A transformação barroca

No rescaldo da investidura como cavaleiro, Antonio e o irmão Alvise empreenderam uma requalificação radical do conjunto, de residência agrícola tradicional a morada da mais alta representação. A planta foi tornada rigorosamente simétrica: ao corpo senhorial foram justapostas duas barchesse porticadas, inteiramente almofadadas, alinhadas na mesma linha de fachada. A invenção mais surpreendente foi a abertura do topo anterior do salão numa loggia tetrástila jónica, encimada por um frontão palladiano de rigoroso classicismo — uma cenográfica ligação entre jardim e salão, de sabor quase neoclássico ante litteram.

VI
c. 1720

O grande salão afrescado

O coração da villa é o grande salão de dupla altura, afrescado por volta de 1720 por Girolamo Brusaferro, Niccolò Bambini e mestres da perspetiva emilianos. O ciclo, dedicado à Eneida e à história romana, é considerado um dos mais notáveis exemplos barrocos do Veneto. A verticalidade do espaço, a luz e a riqueza das cenas criam um ambiente de rara intensidade, completado pelas duas varandas-orquestra em ferro forjado nos topos, que faziam dele também um seleto auditório musical.

VII
1719

O oratório da Madonna di Loreto

Consagrado a 24 de outubro de 1719 pelo bispo de Treviso Fortunato Morosini, o oratório apresenta planta circular com presbitério de tripla abside — um unicum na arquitetura sacra véneta do início do século XVIII. A dedicação lauretana remete para o voto público feito pela Serenissima à Virgem durante o cerco de Corfù. A sua posição, ligeiramente afastada da villa, cria um diálogo harmonioso entre espiritualidade, paisagem e arquitetura.

VIII
1867 – 1940

O legado dos Valier

No século XIX, a villa entra no património dos Valier, outra família patrícia veneziana, célebre pelo gosto requintado e pelo mecenato artístico. A presença dos Valier garante continuidade, cuidado e uma evolução respeitadora da identidade original da residência.

IX
desde 1951

O renascimento Perocco di Meduna

No segundo pós-guerra, a villa é adquirida pela família Perocco di Meduna, que inicia um importante restauro conservativo.

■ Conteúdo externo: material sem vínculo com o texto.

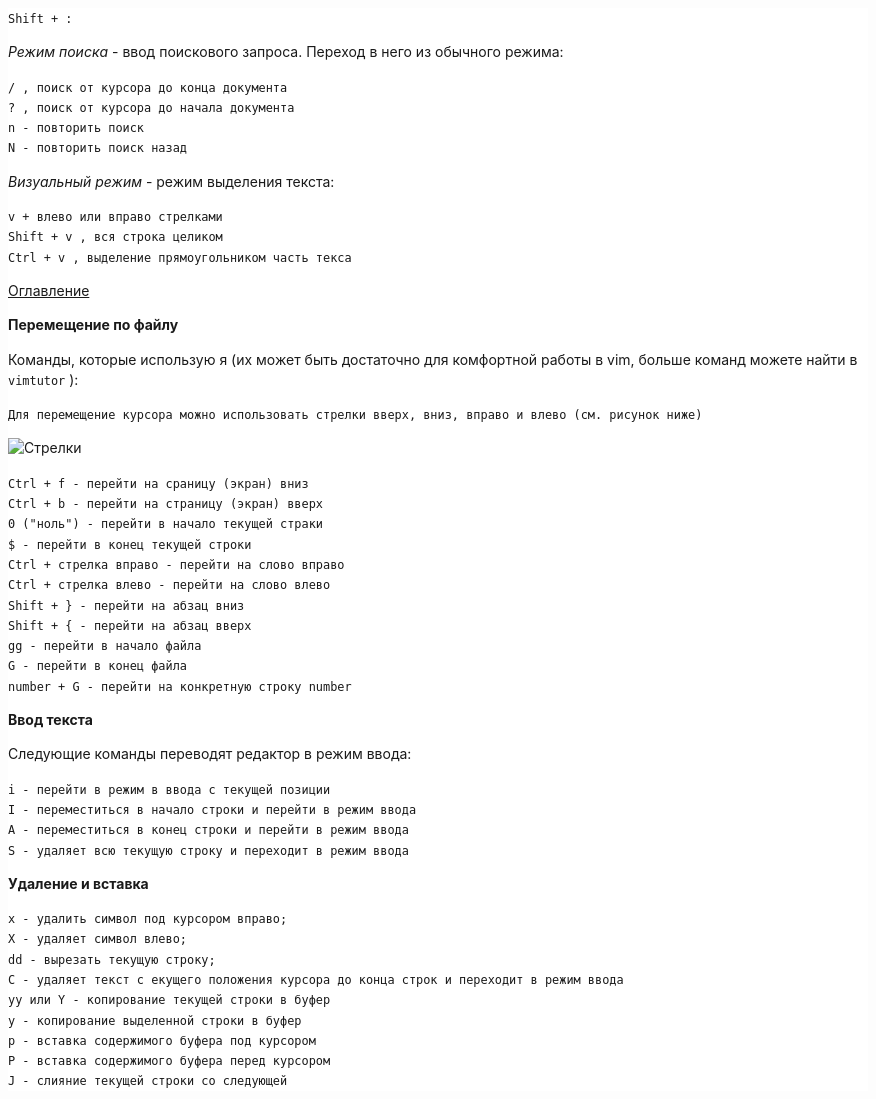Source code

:	Shift + :

*Режим поиска* - ввод поискового запроса. Переход в него из обычного режима:

	/ , поиск от курсора до конца документа
	? , поиск от курсора до начала документа
	n - повторить поиск
	N - повторить поиск назад

*Визуальный режим* - режим выделения текста:

	v + влево или вправо стрелками
	Shift + v , вся строка целиком
	Ctrl + v , выделение прямоугольником часть текса

[Оглавление](#content)

**Перемещение по файлу** <a name="navigation"></a>

Команды, которые использую я (их может быть достаточно для комфортной работы в vim, больше команд можете найти в `vimtutor` ):

	Для перемещение курсора можно использовать стрелки вверх, вниз, вправо и влево (см. рисунок ниже)

![Стрелки](https://external-content.duckduckgo.com/iu/?u=https%3A%2F%2Flinchakin.com%2Ffiles%2Fword%2F1000%2F15%2F1.jpg&f=1&nofb=1)

	Ctrl + f - перейти на сраницу (экран) вниз
	Ctrl + b - перейти на страницу (экран) вверх
	0 ("ноль") - перейти в начало текущей страки
	$ - перейти в конец текущей строки
	Ctrl + стрелка вправо - перейти на слово вправо
	Ctrl + стрелка влево - перейти на слово влево
	Shift + } - перейти на абзац вниз
	Shift + { - перейти на абзац вверх
	gg - перейти в начало файла
	G - перейти в конец файла
	number + G - перейти на конкретную строку number
	
**Ввод текста** <a name="enterText"></a>

Следующие команды переводят редактор в режим ввода:

	i - перейти в режим в ввода с текущей позиции
	I - переместиться в начало строки и перейти в режим ввода
	A - переместиться в конец строки и перейти в режим ввода
	S - удаляет всю текущую строку и переходит в режим ввода

**Удаление и вставка** <a name="deletAndPaste"></a>

	x - удалить символ под курсором вправо;
	X - удаляет символ влево;
	dd - вырезать текущую строку;
	C - удаляет текст с екущего положения курсора до конца строк и переходит в режим ввода
	yy или Y - копирование текущей строки в буфер
	y - копирование выделенной строки в буфер
	p - вставка содержимого буфера под курсором
	P - вставка содержимого буфера перед курсором
	J - слияние текущей строки со следующей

A sua intervenção devolve ao conjunto a integridade arquitetónica e paisagística, preservando o espírito veneziano da residência e a sua vocação para a beleza, a proporção e a discrição.

X — Doges

Os Três Doges.

01
Leonardo Loredan
1501 – 1521
Loredan. O doge do Renascimento veneziano, retratado por Giovanni Bellini.
02
Pietro Loredan
1567 – 1570
Loredan. Figura de equilíbrio político nos anos da guerra de Chipre.
03
Francesco Loredan
1752 – 1762
Loredan. O último esplendor da Serenissima.